During the COVID-19 pandemic, Add Value Machine (AVM), Top-Up Machine (TUM) and General Ticketing Machines (GTMs) were however replaced by Top-Up Kiosk (TUK). These replacement programme are as follows:

- 23 January 2020 - 15 January 2021: Circle Line and Thomson–East Coast Line
- 19 April 2021 - 19 July 2021: North–South Line
- 23 July 2021 - 15 November 2021: East–West Line
- 23 November 2021 - 19 February 2022: Downtown Line
- 1 March 2022 - 15 May 2022: North East Line

Subsequently; all stations were upgraded to Top-Up Kiosk with Cash Accepted (TUK-A) where cash can be accepted.

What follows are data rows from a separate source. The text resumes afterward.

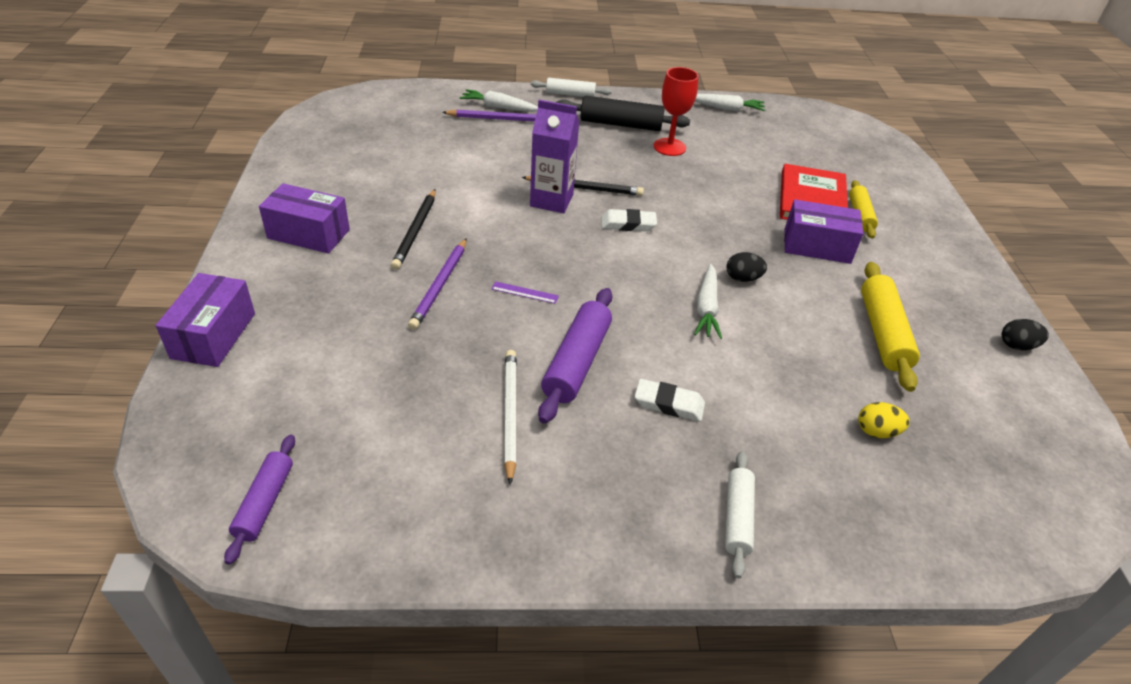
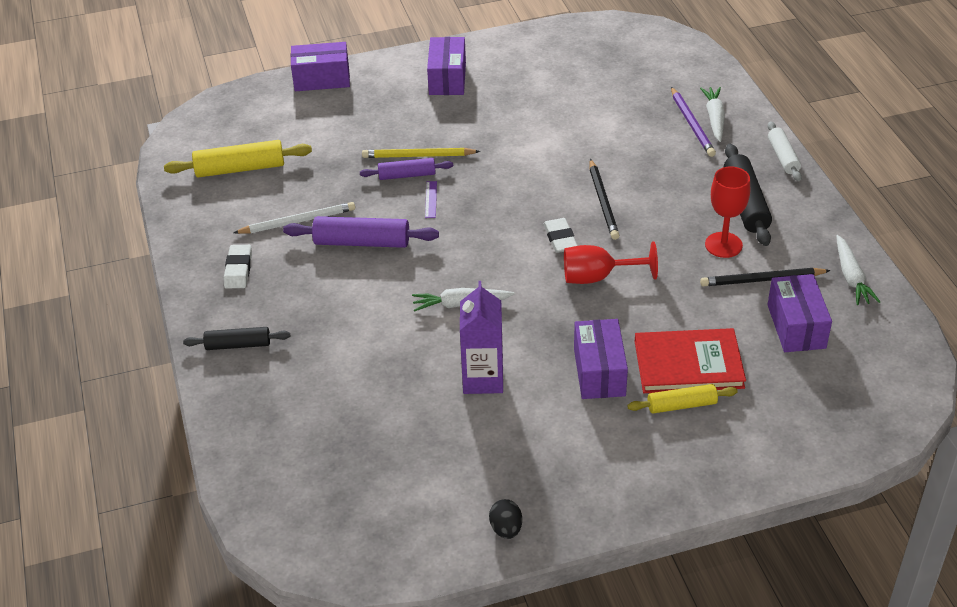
camera: 80 degrees right, 0 degrees up
(264, 503) = (197, 146): purple rolling pin -> purple rolling pin (407, 175)
(416, 231) = (480, 126): black pencil -> black pencil (762, 280)
(440, 285) = (418, 156): purple pencil -> yellow pencil
(551, 200) = (569, 186): purple carton -> purple carton (483, 379)
(669, 404) = (336, 297): white eraser -> white eraser (238, 270)
(691, 217) = (597, 277): none -> red goblet
(737, 518) = (238, 345): white rolling pin -> black rolling pin
(742, 278) = (515, 323): black egg -> none
(775, 143) = (796, 326): none -> purple box
(876, 431) = (347, 420): yellow egg -> none
(882, 333) = (479, 424): yellow rolling pin -> yellow rolling pin (240, 168)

Top Up Kiosks (TUK) can only accept NETS and Credit/Debit Card only together with the Assisted Service Kiosk (ASK). The Top Up Kiosk with Cash Accepted (TUK-A) with Top Up Kiosk (TUK) arrangement is made permanent since 2020, even after the full implementation of Account Based Ticketing (ABT - CEPAS 3.0). This is so that commuters who are unable to top up using cashless means, can still do so at the TUK-A machine where ticket offices are during certain hours and places only.

Upgrading to SimplyGo is only allowed under Top-Up Kiosk with Supervision. Top-Up Kiosks without Supervision and Top-Up Kiosk with Cash Accepted (TUK-A) do not allow upgrading to SimplyGo.